■ Assignment ■
Within the material below, locate the line with "Ministero dell'Istruzione e del Merito" and the line with "Emittente:USB Scuola", then return those two lines and all lines between them, exactly as written.

[[ Exercise materials, beginning ]]

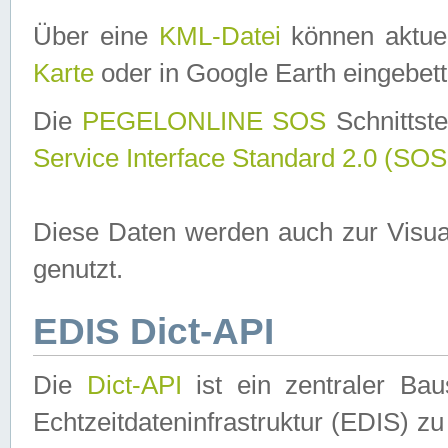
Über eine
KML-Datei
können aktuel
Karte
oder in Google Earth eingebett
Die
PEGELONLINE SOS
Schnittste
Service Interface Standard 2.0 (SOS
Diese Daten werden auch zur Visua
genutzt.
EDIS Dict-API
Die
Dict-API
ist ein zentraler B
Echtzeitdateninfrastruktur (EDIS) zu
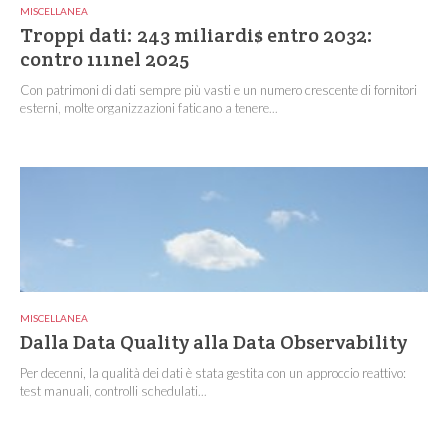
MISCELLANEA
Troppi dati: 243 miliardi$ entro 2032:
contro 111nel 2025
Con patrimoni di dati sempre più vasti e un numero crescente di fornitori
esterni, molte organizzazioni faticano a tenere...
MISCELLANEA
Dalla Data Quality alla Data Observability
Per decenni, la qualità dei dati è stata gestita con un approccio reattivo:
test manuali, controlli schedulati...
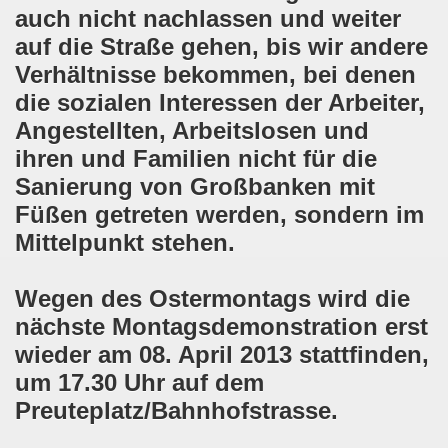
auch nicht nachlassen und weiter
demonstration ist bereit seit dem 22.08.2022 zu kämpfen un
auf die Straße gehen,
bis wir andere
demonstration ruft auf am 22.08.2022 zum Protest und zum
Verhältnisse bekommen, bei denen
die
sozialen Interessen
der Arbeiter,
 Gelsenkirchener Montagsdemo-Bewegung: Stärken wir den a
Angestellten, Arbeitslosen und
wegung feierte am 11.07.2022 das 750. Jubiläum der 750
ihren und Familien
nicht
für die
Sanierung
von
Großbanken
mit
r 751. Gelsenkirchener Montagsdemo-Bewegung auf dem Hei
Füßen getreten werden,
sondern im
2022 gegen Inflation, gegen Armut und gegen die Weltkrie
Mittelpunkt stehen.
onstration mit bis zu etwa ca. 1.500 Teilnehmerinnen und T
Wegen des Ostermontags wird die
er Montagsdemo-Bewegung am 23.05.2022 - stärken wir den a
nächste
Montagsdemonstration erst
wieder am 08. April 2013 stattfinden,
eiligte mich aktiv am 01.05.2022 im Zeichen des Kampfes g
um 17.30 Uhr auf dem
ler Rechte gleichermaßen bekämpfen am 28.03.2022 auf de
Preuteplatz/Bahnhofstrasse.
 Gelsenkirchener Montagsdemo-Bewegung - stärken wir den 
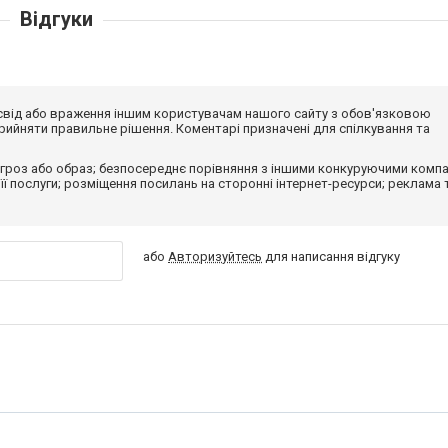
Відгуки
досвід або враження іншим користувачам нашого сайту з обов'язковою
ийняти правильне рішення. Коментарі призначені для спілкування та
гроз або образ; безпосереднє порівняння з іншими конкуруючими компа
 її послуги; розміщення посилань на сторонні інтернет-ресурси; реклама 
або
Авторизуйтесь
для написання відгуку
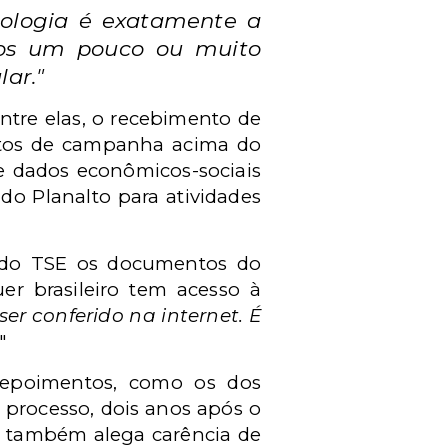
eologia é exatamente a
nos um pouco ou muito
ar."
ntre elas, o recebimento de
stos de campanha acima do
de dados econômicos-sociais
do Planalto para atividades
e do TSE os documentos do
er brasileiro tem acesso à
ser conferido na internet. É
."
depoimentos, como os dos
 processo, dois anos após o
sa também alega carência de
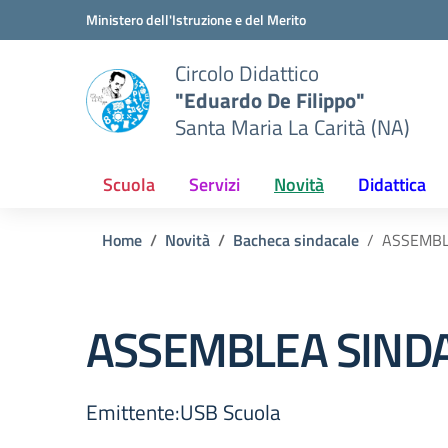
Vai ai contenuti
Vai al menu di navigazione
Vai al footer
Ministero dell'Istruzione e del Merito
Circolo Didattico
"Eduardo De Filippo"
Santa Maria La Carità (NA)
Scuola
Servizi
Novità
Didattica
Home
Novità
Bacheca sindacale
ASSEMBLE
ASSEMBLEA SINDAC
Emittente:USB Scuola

[[ Exercise materials, end ]]
[[ Exercise materials, beginning ]]

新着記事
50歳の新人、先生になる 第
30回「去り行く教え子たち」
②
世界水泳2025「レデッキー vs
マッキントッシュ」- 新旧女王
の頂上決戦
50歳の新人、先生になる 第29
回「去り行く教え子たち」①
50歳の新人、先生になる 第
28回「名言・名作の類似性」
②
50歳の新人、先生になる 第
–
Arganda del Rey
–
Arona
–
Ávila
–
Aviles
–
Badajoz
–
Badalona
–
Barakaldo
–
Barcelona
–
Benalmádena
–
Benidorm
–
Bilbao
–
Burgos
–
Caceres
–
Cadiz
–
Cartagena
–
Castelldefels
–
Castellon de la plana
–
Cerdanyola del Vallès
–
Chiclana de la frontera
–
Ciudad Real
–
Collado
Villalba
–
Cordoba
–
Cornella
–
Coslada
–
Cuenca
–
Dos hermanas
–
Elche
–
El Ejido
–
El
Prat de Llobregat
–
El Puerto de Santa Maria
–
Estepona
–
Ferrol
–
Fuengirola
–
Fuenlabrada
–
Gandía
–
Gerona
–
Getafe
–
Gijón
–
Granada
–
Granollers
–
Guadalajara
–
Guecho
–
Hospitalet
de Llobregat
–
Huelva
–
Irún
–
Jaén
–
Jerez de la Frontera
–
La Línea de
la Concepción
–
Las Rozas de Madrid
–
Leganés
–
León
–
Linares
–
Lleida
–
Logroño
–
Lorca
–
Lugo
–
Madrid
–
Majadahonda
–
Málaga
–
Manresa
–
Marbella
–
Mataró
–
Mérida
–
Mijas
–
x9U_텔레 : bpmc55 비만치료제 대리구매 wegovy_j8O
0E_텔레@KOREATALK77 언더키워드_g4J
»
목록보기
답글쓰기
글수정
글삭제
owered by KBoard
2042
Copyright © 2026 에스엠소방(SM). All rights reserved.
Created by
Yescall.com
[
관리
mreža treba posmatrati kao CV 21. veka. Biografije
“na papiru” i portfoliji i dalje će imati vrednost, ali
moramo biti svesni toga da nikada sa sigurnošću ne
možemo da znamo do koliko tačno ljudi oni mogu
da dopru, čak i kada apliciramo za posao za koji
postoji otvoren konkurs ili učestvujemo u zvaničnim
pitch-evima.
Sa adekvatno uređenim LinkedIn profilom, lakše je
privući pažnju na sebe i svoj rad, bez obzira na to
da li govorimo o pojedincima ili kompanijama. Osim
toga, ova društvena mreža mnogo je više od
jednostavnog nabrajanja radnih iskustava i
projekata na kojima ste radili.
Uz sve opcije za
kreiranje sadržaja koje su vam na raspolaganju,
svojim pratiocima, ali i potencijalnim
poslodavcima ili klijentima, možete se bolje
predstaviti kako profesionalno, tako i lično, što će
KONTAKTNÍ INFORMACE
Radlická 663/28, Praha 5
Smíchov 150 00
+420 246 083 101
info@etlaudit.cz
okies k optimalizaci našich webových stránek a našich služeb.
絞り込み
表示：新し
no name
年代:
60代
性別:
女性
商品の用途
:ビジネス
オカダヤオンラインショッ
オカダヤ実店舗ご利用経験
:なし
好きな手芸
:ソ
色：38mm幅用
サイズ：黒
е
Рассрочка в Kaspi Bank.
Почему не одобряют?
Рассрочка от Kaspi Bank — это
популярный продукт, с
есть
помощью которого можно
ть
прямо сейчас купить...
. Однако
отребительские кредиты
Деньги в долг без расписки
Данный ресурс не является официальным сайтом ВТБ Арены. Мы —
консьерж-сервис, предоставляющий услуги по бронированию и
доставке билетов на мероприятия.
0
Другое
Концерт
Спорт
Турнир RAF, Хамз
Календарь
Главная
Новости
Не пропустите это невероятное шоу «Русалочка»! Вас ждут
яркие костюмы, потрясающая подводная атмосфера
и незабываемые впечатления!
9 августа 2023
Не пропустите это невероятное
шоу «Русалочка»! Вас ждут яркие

[[ Exercise materials, end ]]

■ Answer for the task ■
Ministero dell'Istruzione e del Merito
Circolo Didattico
"Eduardo De Filippo"
Santa Maria La Carità (NA)
Scuola
Servizi
Novità
Didattica
Home
Novità
Bacheca sindacale
ASSEMBLE
ASSEMBLEA SINDAC
Emittente:USB Scuola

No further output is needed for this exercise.